Residents have raised concerns that the roads are already at over-capacity, but another Oregonian article includes this telling quote: “Finding the money for road improvements is one of the biggest hurdles for transportation planning, according to city officials.” (Full disclosure: I freelance for the Oregonian Media Group, but I didn’t work on this series of stories.) And it isn’t helped when voters fail to approve funding road improvements.
This is a classic example of multiple needs: housing, transportation, schools, and infrastructure improvement. The process is slow and includes strange designations like Area 6-B. You’ll note that the reportage doesn’t really discuss that people tend to ignore the narrowness of the streets and inadequacy of their home’s storage. I’m all in favor of preserving green spaces and keeping the rural reserves intact. I think that they need to understand that those housing units do not have enough space (or parking spaces) for the families they want to attract. A simple survey, or even city councilors and county commissioners walking through these densely packed neighborhoods would be a wake-up call for how projections and reality do not meet.

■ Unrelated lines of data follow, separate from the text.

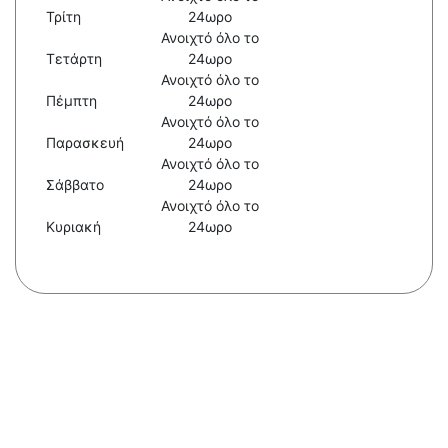
Τρίτη
24ωρο
Ανοιχτό όλο το
Τετάρτη
24ωρο
Ανοιχτό όλο το
Πέμπτη
24ωρο
Ανοιχτό όλο το
Παρασκευή
24ωρο
Ανοιχτό όλο το
Σάββατο
24ωρο
Ανοιχτό όλο το
Κυριακή
24ωρο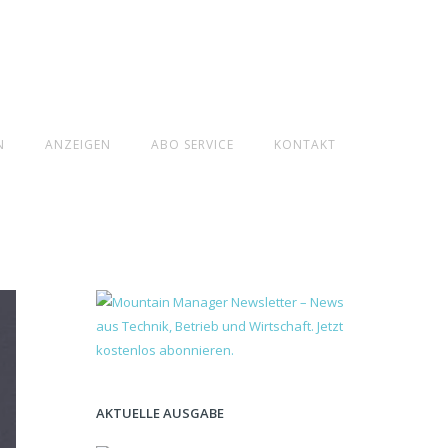
N
ANZEIGEN
ABO SERVICE
KONTAKT
AKTUELLE AUSGABE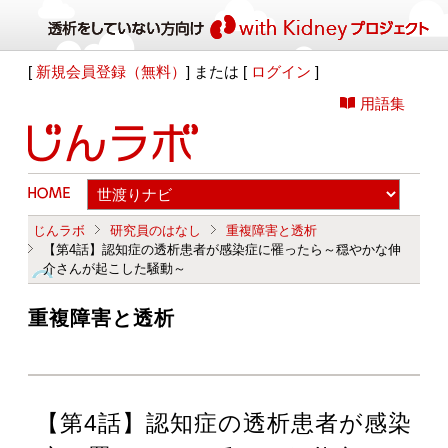
[
新規会員登録（無料）
] または [
ログイン
]
用語集
じんラボ
研究員のはなし
重複障害と透析
【第4話】認知症の透析患者が感染症に罹ったら～穏やかな伸
介さんが起こした騒動～
重複障害と透析
【第4話】認知症の透析患者が感染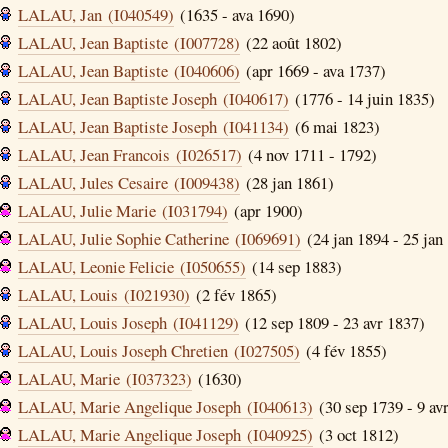
LALAU, Jan (I040549)
(1635 - ava 1690)
LALAU, Jean Baptiste (I007728)
(22 août 1802)
LALAU, Jean Baptiste (I040606)
(apr 1669 - ava 1737)
LALAU, Jean Baptiste Joseph (I040617)
(1776 - 14 juin 1835)
LALAU, Jean Baptiste Joseph (I041134)
(6 mai 1823)
LALAU, Jean Francois (I026517)
(4 nov 1711 - 1792)
LALAU, Jules Cesaire (I009438)
(28 jan 1861)
LALAU, Julie Marie (I031794)
(apr 1900)
LALAU, Julie Sophie Catherine (I069691)
(24 jan 1894 - 25 jan
LALAU, Leonie Felicie (I050655)
(14 sep 1883)
LALAU, Louis (I021930)
(2 fév 1865)
LALAU, Louis Joseph (I041129)
(12 sep 1809 - 23 avr 1837)
LALAU, Louis Joseph Chretien (I027505)
(4 fév 1855)
LALAU, Marie (I037323)
(1630)
LALAU, Marie Angelique Joseph (I040613)
(30 sep 1739 - 9 av
LALAU, Marie Angelique Joseph (I040925)
(3 oct 1812)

As I construct my own worlds with their own challenges, it’s not difficult for me to project that even in civilization with thousands of worlds would still have infrastructure problems. I imagine that certain worlds would be densely packed and others would be more sparsely populated. I think good intentions gone awry would also play a major role, which is clearly the case in Oregon. Economics would play an important role (a galactic civilization would have its 1%ers).
As I’ve worked on this blog post, there were several reports of airline customers getting angry with each other because of the unpleasantly-cramped quarters in airplanes. This is directly driven by profits. I remember a time when two people could walk side-by-side down an aisle with the beverage cart in the middle, and I’m not that aged. Airlines have squeezed more seats onto planes and then squeezed seats, inch-by-inch. This happens because we let it happen to ourselves. I speak from experience. I usually think, “oh, it’s just a three-hour flight. Then I’ll be out of here.” A strong consumer response would lead to market changes and legislation. But, with governmental regulation, you’d be back to the “road of good intentions” that we experience with neighborhood planning (and, thus, my attempt to tie this post together).